08:56 26th Feb, 2020
Avoid Copying to Clipboard on the iPhones | TechTree.com
Avoid Copying to Clipboard on the iPhones
Because there is a possibility that some apps can actually snoop into this data for detailed information about users
Apple has prided itself on data privacy by shouting out from billboards that in their ecosystem the data only belongs to the users. In fact, when the data privacy advocates were ganging up against rivals, Tim Cook’s team was taking the higher moral ground with their statements around the topic, even taking on governments over the legal aspects of unlocking devices.
They didn’t stop here. Apple appeared at the annual CES event in Las Vegas earlier this year, breaking a 28-year no-show with a cringe-worthy preach on data security and privacy. They took the “What happens on your phone, stays on your phone” like to the next levels by giving a discourse on how data security would look like in the years ahead.

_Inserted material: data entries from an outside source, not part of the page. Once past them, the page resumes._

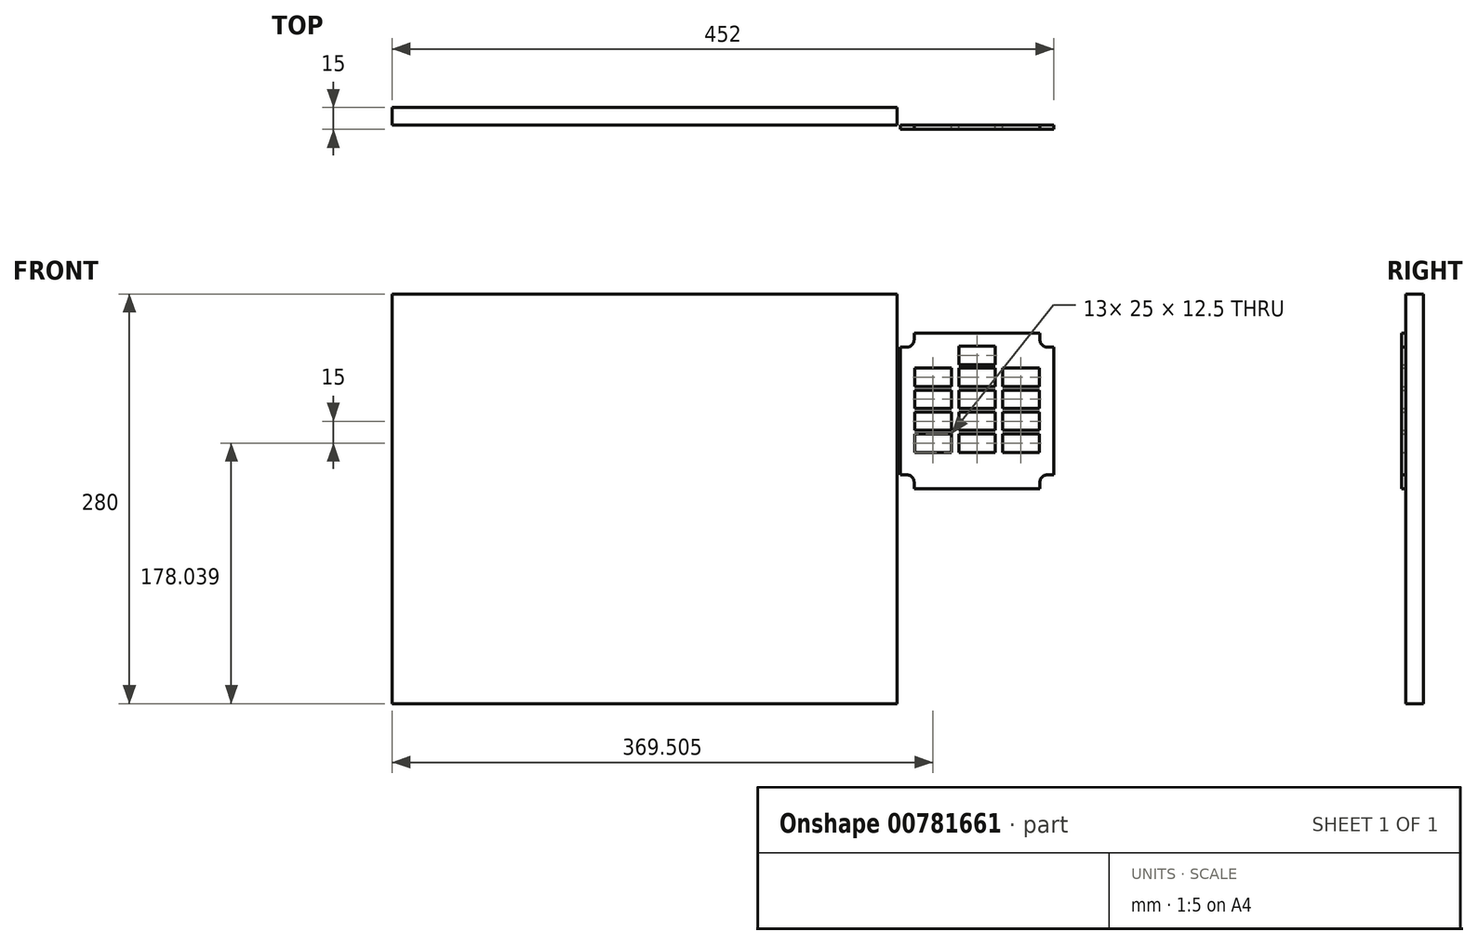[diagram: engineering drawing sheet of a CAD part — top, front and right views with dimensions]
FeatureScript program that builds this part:
annotation { "Feature Type Name" : "Feature", "Feature Type Description" : "" }
export const myFeature = defineFeature(function(context is Context, id is Id, definition is map)
    precondition{}
    {
        {
            var Q0;
            Q0=qCreatedBy(makeId("Front.planeOp"),FACE);
            var sketch = newSketch(context, id + "F0", { "sketchPlane" : qUnion([Q0])});
            skLineSegment(sketch, "E0.bottom", {"start": v(172.5, 140) * mm, "end": v(-172.5, 140) * mm});
            skLineSegment(sketch, "E0.top", {"start": v(172.5, -140) * mm, "end": v(-172.5, -140) * mm});
            skLineSegment(sketch, "E0.left", {"start": v(172.5, 140) * mm, "end": v(172.5, -140) * mm});
            skLineSegment(sketch, "E0.right", {"start": v(-172.5, 140) * mm, "end": v(-172.5, -140) * mm});
            skPoint(sketch, "E0.middle", {"position": v(0, 0) * mm});
            skSolve(sketch);
        }
        {
            var Q0;
            Q0=makeQuery(id+"F0.imprint","IMPRINT",FACE,{"disambiguationData":[TD([[makeQuery(id+"F0.imprint","IMPRINT",EDGE,{"derivedFrom":sQuery(id+"F0.wireOp",EDGE,"E0.bottom")}),1.0]])]});
            extrude(context, id + "F1", {"entities" : qUnion([Q0]), "oppositeDirection" : true, "depth" : 12 * mm, "offsetDistance" : 25 * mm});
        }
        {
            var Q0;
            Q0=qCreatedBy(makeId("Front.planeOp"),FACE);
            var sketch = newSketch(context, id + "F2", { "sketchPlane" : qUnion([Q0])});
            skLineSegment(sketch, "E1.bottom", {"start": v(184.03, 113.29) * mm, "end": v(269.98, 113.29) * mm});
            skLineSegment(sketch, "E1.top", {"start": v(184.03, 6.79) * mm, "end": v(269.98, 6.79) * mm});
            skLineSegment(sketch, "E1.left", {"start": v(174.5, 103.76) * mm, "end": v(174.5, 16.31) * mm});
            skLineSegment(sketch, "E1.right", {"start": v(279.5, 103.76) * mm, "end": v(279.5, 16.31) * mm});
            skLineSegment(sketch, "E2.bottom", {"start": v(214.5, 104.29) * mm, "end": v(239.5, 104.29) * mm});
            skLineSegment(sketch, "E2.top", {"start": v(214.5, 91.79) * mm, "end": v(239.5, 91.79) * mm});
            skLineSegment(sketch, "E2.left", {"start": v(214.5, 104.29) * mm, "end": v(214.5, 91.79) * mm});
            skLineSegment(sketch, "E2.right", {"start": v(239.5, 104.29) * mm, "end": v(239.5, 91.79) * mm});
            skLineSegment(sketch, "E3", {"start": v(227, 104.29) * mm, "end": v(227, 102.79) * mm});
            skLineSegment(sketch, "E4.0.1.0", {"start": v(214.5, 89.29) * mm, "end": v(239.5, 89.29) * mm});
            skLineSegment(sketch, "E4.0.1.1", {"start": v(214.5, 89.29) * mm, "end": v(214.5, 76.79) * mm});
            skLineSegment(sketch, "E4.0.1.2", {"start": v(214.5, 76.79) * mm, "end": v(239.5, 76.79) * mm});
            skLineSegment(sketch, "E4.0.1.3", {"start": v(239.5, 89.29) * mm, "end": v(239.5, 76.79) * mm});
            skLineSegment(sketch, "E4.0.2.0", {"start": v(214.5, 74.29) * mm, "end": v(239.5, 74.29) * mm});
            skLineSegment(sketch, "E4.0.2.1", {"start": v(214.5, 74.29) * mm, "end": v(214.5, 61.79) * mm});
            skLineSegment(sketch, "E4.0.2.2", {"start": v(214.5, 61.79) * mm, "end": v(239.5, 61.79) * mm});
            skLineSegment(sketch, "E4.0.2.3", {"start": v(239.5, 74.29) * mm, "end": v(239.5, 61.79) * mm});
            skLineSegment(sketch, "E4.0.3.0", {"start": v(214.5, 59.29) * mm, "end": v(239.5, 59.29) * mm});
            skLineSegment(sketch, "E4.0.3.1", {"start": v(214.5, 59.29) * mm, "end": v(214.5, 46.79) * mm});
            skLineSegment(sketch, "E4.0.3.2", {"start": v(214.5, 46.79) * mm, "end": v(239.5, 46.79) * mm});
            skLineSegment(sketch, "E4.0.3.3", {"start": v(239.5, 59.29) * mm, "end": v(239.5, 46.79) * mm});
            skLineSegment(sketch, "E4.0.4.0", {"start": v(214.5, 44.29) * mm, "end": v(239.5, 44.29) * mm});
            skLineSegment(sketch, "E4.0.4.1", {"start": v(214.5, 44.29) * mm, "end": v(214.5, 31.79) * mm});
            skLineSegment(sketch, "E4.0.4.2", {"start": v(214.5, 31.79) * mm, "end": v(239.5, 31.79) * mm});
            skLineSegment(sketch, "E4.0.4.3", {"start": v(239.5, 44.29) * mm, "end": v(239.5, 31.79) * mm});
            skLineSegment(sketch, "E4.direction1", {"start": v(214.5, 104.29) * mm, "end": v(239.5, 104.29) * mm, "construction": true});
            skLineSegment(sketch, "E4.direction2", {"start": v(214.5, 104.29) * mm, "end": v(214.5, 89.29) * mm, "construction": true});
            skLineSegment(sketch, "E5.1.0.0", {"start": v(244.5, 89.29) * mm, "end": v(244.5, 76.79) * mm});
            skLineSegment(sketch, "E5.1.0.1", {"start": v(244.5, 89.29) * mm, "end": v(269.5, 89.29) * mm});
            skLineSegment(sketch, "E5.1.0.2", {"start": v(244.5, 74.29) * mm, "end": v(269.5, 74.29) * mm});
            skLineSegment(sketch, "E5.1.0.3", {"start": v(244.5, 61.79) * mm, "end": v(269.5, 61.79) * mm});
            skLineSegment(sketch, "E5.1.0.4", {"start": v(244.5, 76.79) * mm, "end": v(269.5, 76.79) * mm});
            skLineSegment(sketch, "E5.1.0.5", {"start": v(244.5, 74.29) * mm, "end": v(244.5, 61.79) * mm});
            skLineSegment(sketch, "E5.1.0.6", {"start": v(269.5, 89.29) * mm, "end": v(269.5, 76.79) * mm});
            skLineSegment(sketch, "E5.1.0.7", {"start": v(269.5, 44.29) * mm, "end": v(269.5, 31.79) * mm});
            skLineSegment(sketch, "E5.1.0.8", {"start": v(244.5, 31.79) * mm, "end": v(269.5, 31.79) * mm});
            skLineSegment(sketch, "E5.1.0.9", {"start": v(244.5, 44.29) * mm, "end": v(244.5, 31.79) * mm});
            skLineSegment(sketch, "E5.1.0.10", {"start": v(244.5, 44.29) * mm, "end": v(269.5, 44.29) * mm});
            skLineSegment(sketch, "E5.1.0.11", {"start": v(269.5, 59.29) * mm, "end": v(269.5, 46.79) * mm});
            skLineSegment(sketch, "E5.1.0.12", {"start": v(244.5, 46.79) * mm, "end": v(269.5, 46.79) * mm});
            skLineSegment(sketch, "E5.1.0.13", {"start": v(244.5, 59.29) * mm, "end": v(244.5, 46.79) * mm});
            skLineSegment(sketch, "E5.1.0.14", {"start": v(244.5, 59.29) * mm, "end": v(269.5, 59.29) * mm});
            skLineSegment(sketch, "E5.1.0.15", {"start": v(269.5, 74.29) * mm, "end": v(269.5, 61.79) * mm});
            skLineSegment(sketch, "E5.direction1", {"start": v(214.5, 31.79) * mm, "end": v(244.5, 31.79) * mm, "construction": true});
            skLineSegment(sketch, "E6.1.0.0", {"start": v(184.5, 74.29) * mm, "end": v(209.5, 74.29) * mm});
            skLineSegment(sketch, "E6.1.0.1", {"start": v(184.5, 61.79) * mm, "end": v(209.5, 61.79) * mm});
            skLineSegment(sketch, "E6.1.0.2", {"start": v(184.5, 89.29) * mm, "end": v(184.5, 76.79) * mm});
            skLineSegment(sketch, "E6.1.0.3", {"start": v(209.5, 44.29) * mm, "end": v(209.5, 31.79) * mm});
            skLineSegment(sketch, "E6.1.0.4", {"start": v(209.5, 89.29) * mm, "end": v(209.5, 76.79) * mm});
            skLineSegment(sketch, "E6.1.0.5", {"start": v(184.5, 89.29) * mm, "end": v(209.5, 89.29) * mm});
            skLineSegment(sketch, "E6.1.0.6", {"start": v(184.5, 31.79) * mm, "end": v(209.5, 31.79) * mm});
            skLineSegment(sketch, "E6.1.0.7", {"start": v(184.5, 44.29) * mm, "end": v(184.5, 31.79) * mm});
            skLineSegment(sketch, "E6.1.0.8", {"start": v(184.5, 74.29) * mm, "end": v(184.5, 61.79) * mm});
            skLineSegment(sketch, "E6.1.0.9", {"start": v(184.5, 76.79) * mm, "end": v(209.5, 76.79) * mm});
            skLineSegment(sketch, "E6.1.0.10", {"start": v(184.5, 44.29) * mm, "end": v(209.5, 44.29) * mm});
            skLineSegment(sketch, "E6.1.0.11", {"start": v(209.5, 59.29) * mm, "end": v(209.5, 46.79) * mm});
            skLineSegment(sketch, "E6.1.0.12", {"start": v(184.5, 46.79) * mm, "end": v(209.5, 46.79) * mm});
            skLineSegment(sketch, "E6.1.0.13", {"start": v(184.5, 59.29) * mm, "end": v(184.5, 46.79) * mm});
            skLineSegment(sketch, "E6.1.0.14", {"start": v(184.5, 59.29) * mm, "end": v(209.5, 59.29) * mm});
            skLineSegment(sketch, "E6.1.0.15", {"start": v(209.5, 74.29) * mm, "end": v(209.5, 61.79) * mm});
            skLineSegment(sketch, "E6.direction1", {"start": v(214.5, 31.79) * mm, "end": v(184.5, 31.79) * mm, "construction": true});
            skLineSegment(sketch, "E7", {"start": v(184.03, 113.29) * mm, "end": v(184.03, 108.53) * mm});
            skLineSegment(sketch, "E8", {"start": v(174.5, 60.04) * mm, "end": v(176.1, 60.04) * mm});
            skArc(sketch, "E9", {"start": v(179.27, 103.76) * mm, "mid": v(182.64, 105.16) * mm, "end": v(184.03, 108.53) * mm});
            skPoint(sketch, "E9.centerSnap0", {"position": v(179.27, 103.76) * mm});
            skPoint(sketch, "E9.centerSnap1", {"position": v(184.03, 108.53) * mm});
            skPoint(sketch, "E10.orphan", {"position": v(174.5, 113.29) * mm});
            skPoint(sketch, "E11.orphan", {"position": v(184.03, 103.76) * mm});
            skLineSegment(sketch, "E12", {"start": v(179.27, 103.76) * mm, "end": v(174.5, 103.76) * mm});
            skArc(sketch, "E13.MirrorCS", {"start": v(274.74, 103.76) * mm, "mid": v(271.37, 105.16) * mm, "end": v(269.98, 108.53) * mm});
            skPoint(sketch, "E14.MirrorP", {"position": v(269.98, 103.76) * mm});
            skPoint(sketch, "E15.MirrorP", {"position": v(269.98, 108.53) * mm});
            skLineSegment(sketch, "E16.MirrorCS", {"start": v(269.98, 113.29) * mm, "end": v(269.98, 108.53) * mm});
            skLineSegment(sketch, "E17.MirrorCS", {"start": v(274.74, 103.76) * mm, "end": v(279.5, 103.76) * mm});
            skPoint(sketch, "E18.MirrorP", {"position": v(274.74, 103.76) * mm});
            skPoint(sketch, "E19.MirrorP", {"position": v(279.5, 113.29) * mm});
            skLineSegment(sketch, "E20.MirrorCS", {"start": v(184.03, 6.79) * mm, "end": v(184.03, 11.55) * mm});
            skLineSegment(sketch, "E21.MirrorCS", {"start": v(179.27, 16.31) * mm, "end": v(174.5, 16.31) * mm});
            skPoint(sketch, "E22.MirrorP", {"position": v(179.27, 16.31) * mm});
            skPoint(sketch, "E23.MirrorP", {"position": v(184.03, 16.31) * mm});
            skPoint(sketch, "E24.MirrorP", {"position": v(184.03, 11.55) * mm});
            skArc(sketch, "E25.MirrorCS", {"start": v(179.27, 16.31) * mm, "mid": v(182.64, 14.92) * mm, "end": v(184.03, 11.55) * mm});
            skPoint(sketch, "E26.MirrorP", {"position": v(174.5, 6.79) * mm});
            skArc(sketch, "E27.MirrorCS", {"start": v(274.74, 16.31) * mm, "mid": v(271.37, 14.92) * mm, "end": v(269.98, 11.55) * mm});
            skPoint(sketch, "E28.MirrorP", {"position": v(269.98, 16.31) * mm});
            skPoint(sketch, "E29.MirrorP", {"position": v(279.5, 6.79) * mm});
            skLineSegment(sketch, "E30.MirrorCS", {"start": v(274.74, 16.31) * mm, "end": v(279.5, 16.31) * mm});
            skPoint(sketch, "E31.MirrorP", {"position": v(274.74, 16.31) * mm});
            skLineSegment(sketch, "E32.MirrorCS", {"start": v(269.98, 6.79) * mm, "end": v(269.98, 11.55) * mm});
            skPoint(sketch, "E33.MirrorP", {"position": v(269.98, 11.55) * mm});
            skSolve(sketch);
        }
        {
            var Q0;
            Q0 = qSketchRegion(id + "F2", true);
            extrude(context, id + "F3", {"entities" : qUnion([Q0]), "depth" : 3 * mm, "offsetDistance" : 25 * mm});
        }
    });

Then again, they upgraded the iOS 13 to ensure that apps that were looking to identify a user’s location would be forced to take permission to do so, something that rival Google just announced as part of their own privacy policies. In other words, Apple has taken data privacy as its mantra at a time when tech giants are facing legal issues around it.
Amidst all this brouhaha over data privacy comes the news that the iPhone and iPad could facilitate snooping of data pasted on the system clipboard. Researchers at domain registry Mysk suggest that the data that users copy and paste on their clipboard could serve the need of some apps that are seeking to get detailed information.
"A user may unwittingly expose their precise location to apps by simply copying a photo taken by the built-in Camera app to the general pasteboard. Through the GPS coordinates contained in the embedded image properties, any app used by the user after copying such a photo to the pasteboard can read the location information stored in the image properties, and accurately infer a user's precise location. This can happen completely transparently and without user consent,” Mysk says in its blog.
The blog goes on to suggest that several apps made the headlines with links to organizations notorious for compromising user privacy. “Unfortunately, some of the apps were very popular in some countries. If such malicious apps relied on reading user location from photos left in the pasteboard as described in this article, enough data may have already been harvested to put people’s lives in danger.”
The company went on to offer several solutions to the problem, that includes adding a permission system for reading from the clipboard, allowing apps to only access it if the user actively performs a paste operation or removing location data from copied data.
And how did Apple react? “We submitted this article and source code to Apple on January 2, 2020. After analysing the submission, Apple informed us that they don’t see an issue with this vulnerability,” says the Mysk blog right up front.